Nigeria, Africa’s biggest oil producer, saw its petrol import bill hit an all-time high of almost N4 trillion last year, nearly double that of 2020, official data collated by BusinessDay show.
The country relies wholly on imports to meet its fuel needs as its refineries have remained in a state of disrepair for many years despite several reported repairs.
The amount spent on the importation of Premium Motor Spirit (petrol) alone in 2021 jumped by 97.01 percent to N3.96 trillion from N2.01 trillion, according to data from the National Bureau of Statistics (NBS).
The NBS data showed that petrol imports gobbled up N1.44 trillion in the fourth quarter of last year, a 37 percent increase compared to N1.05 trillion in Q3, N782.46 billion in Q2 and N687.74 billion in Q1.
Top officials of the two biggest oil marketers’ associations in Nigeria who spoke to BusinessDay blamed the surging petrol imports bill on oil price rally, smuggling of petrol to neighbouring countries and naira devaluation.
“The 97 percent increase is based on few things outside Nigeria’s control and a large chunk of things within its control,” Michael Osatuyi, national operations coordinator of the Independent Petroleum Marketers Association of Nigeria, said.
He listed higher international oil prices as being outside Nigeria’s control and smuggling and “unjustifiable petrol consumption” as within the country’s control.
The international oil benchmark, Brent crude, averaged $70.68 per barrel last year, up from $41.96 per barrel in 2020.
“Due to current economic reality, I can assure you Nigeria’s petroleum bill will increase by 70 percent next year, because of the country’s inability to curtail smuggling,” Osatuyi said.
Clement Isong, executive secretary/chief executive officer of Major Oil Marketers Association of Nigeria, attributed the 2021 increase to the improved economic activities compared to 2020 and the petrol price differential between Nigeria and its neighbouring countries.
“Nigeria is the only West African country selling petrol at one-third of the international price,” Isong told BusinessDay.
He said the Federal Government would pay more for petrol importation this year because the Nigerian National Petroleum Company (NNPC) Ltd “is currently oversupplying the market as a result of the dirty petrol saga.”
The deregulation of petrol pricing, which is contained in the Petroleum Industry Act, is yet to kick off as the Federal Government, through the NNPC, remains the sole importer of the product and continues to subsidise the pump price, which is currently fixed at N162-N165 per litre.
The Federal Government had in January proposed to extend the subsidy removal implementation period by 18 months, saying it would engage the legislature for the amendment of the PIA.
“The desire to smuggle petrol outside the country is currently very high due to price arbitrage,” Isong said.
Many stakeholders have lamented that the country’s petrol subsidy is denying the country value that could have accrued from higher oil prices.

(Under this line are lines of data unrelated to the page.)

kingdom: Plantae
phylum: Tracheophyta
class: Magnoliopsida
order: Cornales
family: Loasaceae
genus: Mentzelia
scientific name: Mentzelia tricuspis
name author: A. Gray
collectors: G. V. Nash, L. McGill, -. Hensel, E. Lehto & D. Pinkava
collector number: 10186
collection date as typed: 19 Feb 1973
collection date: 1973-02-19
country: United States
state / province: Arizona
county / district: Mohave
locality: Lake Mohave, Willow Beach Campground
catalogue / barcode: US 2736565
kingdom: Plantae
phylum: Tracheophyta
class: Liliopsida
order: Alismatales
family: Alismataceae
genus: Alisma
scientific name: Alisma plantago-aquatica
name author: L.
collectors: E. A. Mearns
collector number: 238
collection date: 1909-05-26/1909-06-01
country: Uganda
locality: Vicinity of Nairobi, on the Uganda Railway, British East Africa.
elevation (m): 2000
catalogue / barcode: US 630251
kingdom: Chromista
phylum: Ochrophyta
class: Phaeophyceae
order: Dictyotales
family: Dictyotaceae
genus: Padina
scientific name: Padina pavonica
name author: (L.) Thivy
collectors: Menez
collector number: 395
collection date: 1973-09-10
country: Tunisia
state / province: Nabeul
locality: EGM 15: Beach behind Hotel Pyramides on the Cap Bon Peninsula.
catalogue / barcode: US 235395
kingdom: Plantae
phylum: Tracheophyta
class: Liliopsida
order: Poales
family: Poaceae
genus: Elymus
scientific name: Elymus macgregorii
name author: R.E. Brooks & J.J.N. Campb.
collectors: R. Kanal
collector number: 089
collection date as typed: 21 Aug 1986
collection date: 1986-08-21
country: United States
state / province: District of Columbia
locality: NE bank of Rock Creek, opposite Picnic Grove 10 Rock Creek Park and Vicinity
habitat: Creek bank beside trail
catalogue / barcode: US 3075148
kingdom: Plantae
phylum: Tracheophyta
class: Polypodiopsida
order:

The country is spending less money on basic education than it does importing petrol and subsidy. The cost of importing petrol last year is more than 40 times larger than the entire 2021 budget of N94.4 billion meant to pay for free universal basic education.
BusinessDay had on March 9 reported that Nigeria’s 2022 petrol subsidy looked set to outpace its budgeted oil revenue of N3.36 trillion as global oil prices are expected to remain at record highs.
“The cost of stopping smuggling is getting higher than the cost of subsidy, which is unsustainable,” Niyi Awodeyi, CEO at Subterra Energy Resources Limited, said.
NNPC’s boss, Mele Kyari, had in June last year told journalists that the country consumed 103 million litres per day in May 2021 and between 60 million and 70 million litres daily the following month.
Responding to the development, the Federal Government had mobilised some federal agencies like the Customs, the Economic and Financial Crimes Commission (EFCC), the Police, Civil Defence Corps and others, to curb the menace of fuel smuggling, but it is not clear how much progress has been made.
Smugglers are constantly devising new tactics to outsmart the system and create other routes of transporting petroleum products to neighbouring countries where they sell at higher prices.
BusinessDay reached out to EFCC’s spokesman, Wilson Uwujaren, to get an update on how its agency is curbing the current tactics smugglers are using.
“Fighting petrol smuggling involves multi-government agencies, not just EFCC alone. Reach out to NNPC for any information you are looking. They are the ones coordinating the activities,” Uwujaren said.
Several efforts to reach NNPC’s spokesman, Garba Mohammed, through calls and text messages proved abortive as at close of business on Wednesday.
“The fuel subsidy is a mess – a mess that President Buhari, who marketed himself as a mess-cleaner, has had problems with cleaning up,” said Awodeyi, adding, “We are yet to see any significant changes either in the pattern of petrol consumption or subsidy payments.”